# Start of RECORD EXCERPTS
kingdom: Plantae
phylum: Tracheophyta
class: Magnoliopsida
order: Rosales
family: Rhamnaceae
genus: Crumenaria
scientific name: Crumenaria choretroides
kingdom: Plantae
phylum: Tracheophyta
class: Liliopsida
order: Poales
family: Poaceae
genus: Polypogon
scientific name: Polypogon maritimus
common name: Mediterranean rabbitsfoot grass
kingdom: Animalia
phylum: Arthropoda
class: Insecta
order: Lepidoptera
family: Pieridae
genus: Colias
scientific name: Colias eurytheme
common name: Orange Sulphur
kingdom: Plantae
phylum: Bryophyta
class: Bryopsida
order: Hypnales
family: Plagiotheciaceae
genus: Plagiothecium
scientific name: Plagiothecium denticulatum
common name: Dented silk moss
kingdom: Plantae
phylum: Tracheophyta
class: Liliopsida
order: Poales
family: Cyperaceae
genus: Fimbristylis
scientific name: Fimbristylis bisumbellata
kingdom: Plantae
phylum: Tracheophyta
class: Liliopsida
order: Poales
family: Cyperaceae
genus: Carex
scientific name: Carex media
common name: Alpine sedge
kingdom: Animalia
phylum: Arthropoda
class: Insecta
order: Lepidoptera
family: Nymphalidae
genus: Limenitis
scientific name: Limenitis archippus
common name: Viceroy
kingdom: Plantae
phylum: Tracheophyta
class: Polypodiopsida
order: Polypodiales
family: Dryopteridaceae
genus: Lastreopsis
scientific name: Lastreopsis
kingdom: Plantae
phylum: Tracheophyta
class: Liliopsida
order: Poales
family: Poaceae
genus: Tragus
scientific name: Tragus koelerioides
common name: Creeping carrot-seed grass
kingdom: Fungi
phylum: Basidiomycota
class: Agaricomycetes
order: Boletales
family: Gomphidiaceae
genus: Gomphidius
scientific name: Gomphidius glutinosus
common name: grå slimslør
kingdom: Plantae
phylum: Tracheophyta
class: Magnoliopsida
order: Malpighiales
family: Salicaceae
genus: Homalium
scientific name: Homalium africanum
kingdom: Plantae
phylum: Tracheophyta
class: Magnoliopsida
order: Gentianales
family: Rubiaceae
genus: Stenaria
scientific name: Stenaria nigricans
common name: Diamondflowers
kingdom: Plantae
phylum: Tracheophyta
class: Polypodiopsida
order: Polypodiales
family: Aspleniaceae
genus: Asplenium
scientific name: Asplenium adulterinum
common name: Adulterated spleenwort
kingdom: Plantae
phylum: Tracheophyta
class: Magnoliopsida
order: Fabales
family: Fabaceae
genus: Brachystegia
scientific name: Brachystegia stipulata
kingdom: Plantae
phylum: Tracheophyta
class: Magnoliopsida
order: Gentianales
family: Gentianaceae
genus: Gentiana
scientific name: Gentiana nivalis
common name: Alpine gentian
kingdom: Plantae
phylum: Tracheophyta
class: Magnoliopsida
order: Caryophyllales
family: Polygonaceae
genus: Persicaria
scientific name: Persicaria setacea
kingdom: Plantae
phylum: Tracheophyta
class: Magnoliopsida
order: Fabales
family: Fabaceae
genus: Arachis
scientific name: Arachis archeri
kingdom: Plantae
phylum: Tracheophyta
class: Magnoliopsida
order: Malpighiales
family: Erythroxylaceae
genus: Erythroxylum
# End of RECORD EXCERPTS
OBJECTIVE:
Edit every one of the records so that "scientific name" reads "species" wherever it occurs, keeping all other text intact.

ANSWER TO THIS EXERCISE:
kingdom: Plantae
phylum: Tracheophyta
class: Magnoliopsida
order: Rosales
family: Rhamnaceae
genus: Crumenaria
species: Crumenaria choretroides
kingdom: Plantae
phylum: Tracheophyta
class: Liliopsida
order: Poales
family: Poaceae
genus: Polypogon
species: Polypogon maritimus
common name: Mediterranean rabbitsfoot grass
kingdom: Animalia
phylum: Arthropoda
class: Insecta
order: Lepidoptera
family: Pieridae
genus: Colias
species: Colias eurytheme
common name: Orange Sulphur
kingdom: Plantae
phylum: Bryophyta
class: Bryopsida
order: Hypnales
family: Plagiotheciaceae
genus: Plagiothecium
species: Plagiothecium denticulatum
common name: Dented silk moss
kingdom: Plantae
phylum: Tracheophyta
class: Liliopsida
order: Poales
family: Cyperaceae
genus: Fimbristylis
species: Fimbristylis bisumbellata
kingdom: Plantae
phylum: Tracheophyta
class: Liliopsida
order: Poales
family: Cyperaceae
genus: Carex
species: Carex media
common name: Alpine sedge
kingdom: Animalia
phylum: Arthropoda
class: Insecta
order: Lepidoptera
family: Nymphalidae
genus: Limenitis
species: Limenitis archippus
common name: Viceroy
kingdom: Plantae
phylum: Tracheophyta
class: Polypodiopsida
order: Polypodiales
family: Dryopteridaceae
genus: Lastreopsis
species: Lastreopsis
kingdom: Plantae
phylum: Tracheophyta
class: Liliopsida
order: Poales
family: Poaceae
genus: Tragus
species: Tragus koelerioides
common name: Creeping carrot-seed grass
kingdom: Fungi
phylum: Basidiomycota
class: Agaricomycetes
order: Boletales
family: Gomphidiaceae
genus: Gomphidius
species: Gomphidius glutinosus
common name: grå slimslør
kingdom: Plantae
phylum: Tracheophyta
class: Magnoliopsida
order: Malpighiales
family: Salicaceae
genus: Homalium
species: Homalium africanum
kingdom: Plantae
phylum: Tracheophyta
class: Magnoliopsida
order: Gentianales
family: Rubiaceae
genus: Stenaria
species: Stenaria nigricans
common name: Diamondflowers
kingdom: Plantae
phylum: Tracheophyta
class: Polypodiopsida
order: Polypodiales
family: Aspleniaceae
genus: Asplenium
species: Asplenium adulterinum
common name: Adulterated spleenwort
kingdom: Plantae
phylum: Tracheophyta
class: Magnoliopsida
order: Fabales
family: Fabaceae
genus: Brachystegia
species: Brachystegia stipulata
kingdom: Plantae
phylum: Tracheophyta
class: Magnoliopsida
order: Gentianales
family: Gentianaceae
genus: Gentiana
species: Gentiana nivalis
common name: Alpine gentian
kingdom: Plantae
phylum: Tracheophyta
class: Magnoliopsida
order: Caryophyllales
family: Polygonaceae
genus: Persicaria
species: Persicaria setacea
kingdom: Plantae
phylum: Tracheophyta
class: Magnoliopsida
order: Fabales
family: Fabaceae
genus: Arachis
species: Arachis archeri
kingdom: Plantae
phylum: Tracheophyta
class: Magnoliopsida
order: Malpighiales
family: Erythroxylaceae
genus: Erythroxylum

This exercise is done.